Happy to answer any questions or take on board feedback
Right now we are only seeing the denoising process after it's been morphed by the latent decoder, which looks a lot less intuitive than actual pixel diffusion.
If you can't find a suitable pixel-space model, then you can just trivially generate a forward process and play it backwards.
Found the manual latent space exploration part really interesting.
Too many LLM/diffusion explanations fall in the proverbial “how to draw an owl” meme without giving a taste as to what’s going on.

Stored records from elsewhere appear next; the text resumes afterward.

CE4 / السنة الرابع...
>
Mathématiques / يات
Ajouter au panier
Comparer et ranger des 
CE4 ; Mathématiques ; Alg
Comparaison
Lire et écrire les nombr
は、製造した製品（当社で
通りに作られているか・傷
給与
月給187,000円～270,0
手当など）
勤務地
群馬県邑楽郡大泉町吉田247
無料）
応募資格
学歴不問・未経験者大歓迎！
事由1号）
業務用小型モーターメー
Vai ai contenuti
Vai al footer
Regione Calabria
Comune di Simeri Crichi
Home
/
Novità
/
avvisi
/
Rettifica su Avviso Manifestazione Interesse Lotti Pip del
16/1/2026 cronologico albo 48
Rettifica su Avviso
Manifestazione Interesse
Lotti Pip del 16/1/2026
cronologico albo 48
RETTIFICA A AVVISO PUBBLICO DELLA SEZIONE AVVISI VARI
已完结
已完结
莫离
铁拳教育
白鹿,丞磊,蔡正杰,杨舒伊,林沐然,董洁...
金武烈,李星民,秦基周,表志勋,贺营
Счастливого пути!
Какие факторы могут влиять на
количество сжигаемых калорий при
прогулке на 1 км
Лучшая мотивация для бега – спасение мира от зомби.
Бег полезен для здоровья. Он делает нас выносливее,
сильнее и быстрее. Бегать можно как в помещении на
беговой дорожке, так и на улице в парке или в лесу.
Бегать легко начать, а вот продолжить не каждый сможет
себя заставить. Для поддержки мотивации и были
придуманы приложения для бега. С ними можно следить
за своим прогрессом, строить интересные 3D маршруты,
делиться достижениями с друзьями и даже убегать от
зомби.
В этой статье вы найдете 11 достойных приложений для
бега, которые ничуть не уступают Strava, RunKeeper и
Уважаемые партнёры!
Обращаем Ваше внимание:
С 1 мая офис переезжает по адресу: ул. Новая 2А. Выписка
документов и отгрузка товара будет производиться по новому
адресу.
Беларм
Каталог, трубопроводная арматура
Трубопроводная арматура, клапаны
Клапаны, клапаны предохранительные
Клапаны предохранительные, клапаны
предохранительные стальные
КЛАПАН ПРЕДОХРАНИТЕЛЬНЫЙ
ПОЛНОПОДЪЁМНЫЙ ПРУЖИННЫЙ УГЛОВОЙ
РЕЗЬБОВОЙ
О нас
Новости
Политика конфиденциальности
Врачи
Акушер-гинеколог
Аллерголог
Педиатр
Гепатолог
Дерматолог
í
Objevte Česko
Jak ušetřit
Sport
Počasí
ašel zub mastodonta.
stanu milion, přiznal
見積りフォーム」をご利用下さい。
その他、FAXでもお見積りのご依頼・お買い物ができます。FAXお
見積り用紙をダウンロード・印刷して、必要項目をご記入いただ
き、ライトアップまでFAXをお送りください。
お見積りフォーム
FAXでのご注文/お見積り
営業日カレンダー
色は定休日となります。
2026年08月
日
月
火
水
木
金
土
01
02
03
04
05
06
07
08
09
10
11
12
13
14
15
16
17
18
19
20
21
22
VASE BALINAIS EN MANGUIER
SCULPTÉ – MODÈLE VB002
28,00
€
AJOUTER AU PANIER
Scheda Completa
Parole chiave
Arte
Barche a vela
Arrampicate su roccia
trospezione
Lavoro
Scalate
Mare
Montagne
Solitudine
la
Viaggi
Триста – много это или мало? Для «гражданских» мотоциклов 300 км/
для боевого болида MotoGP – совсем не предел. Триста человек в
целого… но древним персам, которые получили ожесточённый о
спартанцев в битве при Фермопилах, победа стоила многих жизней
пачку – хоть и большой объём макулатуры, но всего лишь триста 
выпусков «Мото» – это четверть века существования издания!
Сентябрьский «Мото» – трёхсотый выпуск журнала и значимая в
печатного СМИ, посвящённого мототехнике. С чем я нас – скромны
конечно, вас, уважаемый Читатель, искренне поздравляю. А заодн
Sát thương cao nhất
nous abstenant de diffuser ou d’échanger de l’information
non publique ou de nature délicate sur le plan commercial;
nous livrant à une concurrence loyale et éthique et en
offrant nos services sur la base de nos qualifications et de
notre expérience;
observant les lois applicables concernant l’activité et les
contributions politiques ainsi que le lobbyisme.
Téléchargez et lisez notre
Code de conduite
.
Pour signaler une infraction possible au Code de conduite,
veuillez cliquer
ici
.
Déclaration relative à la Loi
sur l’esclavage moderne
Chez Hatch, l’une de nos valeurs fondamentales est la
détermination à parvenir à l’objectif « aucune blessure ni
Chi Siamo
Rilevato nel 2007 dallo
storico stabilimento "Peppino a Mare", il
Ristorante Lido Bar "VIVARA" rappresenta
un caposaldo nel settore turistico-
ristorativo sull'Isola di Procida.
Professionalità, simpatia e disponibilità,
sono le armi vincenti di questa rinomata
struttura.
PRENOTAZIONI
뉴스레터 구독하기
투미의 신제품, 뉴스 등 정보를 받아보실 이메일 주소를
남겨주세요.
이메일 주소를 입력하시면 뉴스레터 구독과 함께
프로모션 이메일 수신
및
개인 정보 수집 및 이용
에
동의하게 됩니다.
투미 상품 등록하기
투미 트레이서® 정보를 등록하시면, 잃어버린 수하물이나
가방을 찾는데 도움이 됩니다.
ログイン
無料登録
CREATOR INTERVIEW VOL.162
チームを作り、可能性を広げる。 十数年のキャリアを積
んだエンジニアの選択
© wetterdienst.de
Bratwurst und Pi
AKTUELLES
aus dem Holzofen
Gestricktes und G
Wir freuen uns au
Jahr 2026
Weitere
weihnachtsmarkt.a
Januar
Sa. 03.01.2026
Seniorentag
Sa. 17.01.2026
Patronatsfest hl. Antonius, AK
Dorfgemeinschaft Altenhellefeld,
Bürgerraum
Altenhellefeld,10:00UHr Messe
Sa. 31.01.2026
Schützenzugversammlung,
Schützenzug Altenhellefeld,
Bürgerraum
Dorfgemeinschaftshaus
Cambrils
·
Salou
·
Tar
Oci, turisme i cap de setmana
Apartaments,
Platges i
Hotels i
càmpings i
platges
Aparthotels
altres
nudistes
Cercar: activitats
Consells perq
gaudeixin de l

The interpolations between butterfly and snail were pretty horrifying. But something like Z-Image you could basically concatenate the text and end up with a normal image of both. Is the latent space for "butterfly and snail" just well off the path between the two individually?
It's hard to imagine what is nearby in latent space and how text contributes, so I did really like the section adding words to the prompt 1-by-1.
So different seeds lead to slightly different end points, because you’re just moving closer to the “consistent region” at each step, but approaching from a different angle.